To be fair...when I'm looking to hire on doc-level clinicians, I'll look at PhDs and PsyDs equally. :D

-t

Good to know you won't be looking down on Ph.D. students. :p

In regards to ERG's post above. I want as many tools as possible in my toolbox... So while CBT is wonderful stuff, psychodynamic theory is equally useful and quite powerful when used in the right setting.

Mark
 
The reality is that this strict "theoretical orientation" thing is very oversold in both its importance and clinical utility.

Couldn't agree more. "Pick-a-theory" is ridiculous. Sometimes I wonder how much of rigid orientation adherence is driven by a feeling of "oh god oh god this is too much, I'll just pick one and get great at it."

I also think that in real world practice, "model people" can have a lot tougher time making it than "problem people."
 
Ive read alot of threads that have new comers to graduate programs stating that they "hate psychodynamics," or are "strictly-"insert orientation here" What are you guys basing these opinions upon? This does you a great disservice to make hasty judgments about such complex issues without appropriate graduate level exposure to them (as far as I know, undergrad gives very narrow and simplified versions of many theories of personality, especially psychoanalytic). Why have these people come to conclusions that I haven't come to yet, 3 years into a Ph.D. program?
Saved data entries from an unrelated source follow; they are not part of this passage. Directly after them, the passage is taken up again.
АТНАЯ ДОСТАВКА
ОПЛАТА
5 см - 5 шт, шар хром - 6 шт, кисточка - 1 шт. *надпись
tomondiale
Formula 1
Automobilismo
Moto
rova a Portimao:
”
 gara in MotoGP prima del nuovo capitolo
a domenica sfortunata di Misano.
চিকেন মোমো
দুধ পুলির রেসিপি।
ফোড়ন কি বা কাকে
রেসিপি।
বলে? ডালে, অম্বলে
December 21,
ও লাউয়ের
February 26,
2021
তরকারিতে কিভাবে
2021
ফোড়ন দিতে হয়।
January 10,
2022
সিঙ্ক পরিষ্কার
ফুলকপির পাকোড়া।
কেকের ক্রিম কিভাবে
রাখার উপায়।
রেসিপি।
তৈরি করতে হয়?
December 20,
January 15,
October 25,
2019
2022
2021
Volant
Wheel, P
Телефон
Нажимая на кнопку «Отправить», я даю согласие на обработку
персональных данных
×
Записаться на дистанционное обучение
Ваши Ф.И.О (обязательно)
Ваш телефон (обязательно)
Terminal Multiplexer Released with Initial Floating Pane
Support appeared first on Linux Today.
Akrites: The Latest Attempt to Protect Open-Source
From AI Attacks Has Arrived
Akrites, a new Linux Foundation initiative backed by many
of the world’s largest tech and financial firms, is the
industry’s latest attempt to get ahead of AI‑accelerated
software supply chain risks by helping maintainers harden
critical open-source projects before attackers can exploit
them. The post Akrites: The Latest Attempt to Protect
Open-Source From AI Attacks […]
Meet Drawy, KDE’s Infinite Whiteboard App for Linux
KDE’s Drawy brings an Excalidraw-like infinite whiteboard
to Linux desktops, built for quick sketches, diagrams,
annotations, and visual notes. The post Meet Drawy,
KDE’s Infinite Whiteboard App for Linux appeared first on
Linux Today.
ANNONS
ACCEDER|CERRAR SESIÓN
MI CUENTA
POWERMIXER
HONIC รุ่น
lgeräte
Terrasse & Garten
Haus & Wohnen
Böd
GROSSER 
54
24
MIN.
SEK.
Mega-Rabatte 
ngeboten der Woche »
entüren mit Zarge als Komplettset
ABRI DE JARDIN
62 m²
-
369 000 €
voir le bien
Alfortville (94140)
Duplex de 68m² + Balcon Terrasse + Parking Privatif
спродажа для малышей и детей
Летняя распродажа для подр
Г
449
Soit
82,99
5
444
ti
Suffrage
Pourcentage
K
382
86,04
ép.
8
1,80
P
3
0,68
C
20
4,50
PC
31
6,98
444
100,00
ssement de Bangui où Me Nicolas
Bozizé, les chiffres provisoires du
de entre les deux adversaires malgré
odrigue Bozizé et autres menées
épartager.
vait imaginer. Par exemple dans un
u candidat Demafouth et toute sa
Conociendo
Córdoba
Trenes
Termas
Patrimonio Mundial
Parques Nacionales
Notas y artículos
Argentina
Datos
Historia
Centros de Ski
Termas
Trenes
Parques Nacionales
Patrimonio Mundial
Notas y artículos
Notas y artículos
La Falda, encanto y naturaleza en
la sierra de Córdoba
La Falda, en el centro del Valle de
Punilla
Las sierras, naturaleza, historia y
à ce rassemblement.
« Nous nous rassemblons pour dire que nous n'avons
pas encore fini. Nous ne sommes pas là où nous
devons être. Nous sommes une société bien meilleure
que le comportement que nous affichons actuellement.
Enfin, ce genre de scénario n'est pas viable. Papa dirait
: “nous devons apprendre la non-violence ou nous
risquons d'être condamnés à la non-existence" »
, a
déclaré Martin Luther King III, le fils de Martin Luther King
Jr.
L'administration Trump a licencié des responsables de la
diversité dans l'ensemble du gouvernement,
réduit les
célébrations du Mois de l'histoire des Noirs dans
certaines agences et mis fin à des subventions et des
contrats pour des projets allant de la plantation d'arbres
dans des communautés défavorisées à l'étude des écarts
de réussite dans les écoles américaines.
I was wondering if I was the only one!!
I met so many people during the interview process who had their orientation of choice that I kinda felt left out! Like, what am I missing here?
In one interview, at an institution with a specific orientation, I was asked why I would like to pursue that orientation. I flat out said, I didn't have the exposure to orientations to yet decide on one but I appreciated that the institution allowed some training in other orientations.
My view is this, orientation schmorientation. I think we should focus more on what works to help the situation we're presented with.
 
I've said similar things here before - I think "picking an orientation" is actually unethical. By its nature it means we'd be tailoring the treatments used to the therapist, rather than the client. That's not good and spits in the face of pretty much every principle of the APA Ethics Code, and everything we're supposed to stand for as a profession.

I consider "empiricism" to be my orientation. I'll go where the research says I should go. Having some "allegiance" to a therapy to me sounds like something that extends beyond doing what you think there is evidence for, and might lead to ignoring future research that says either it doesn't work, or something else works better.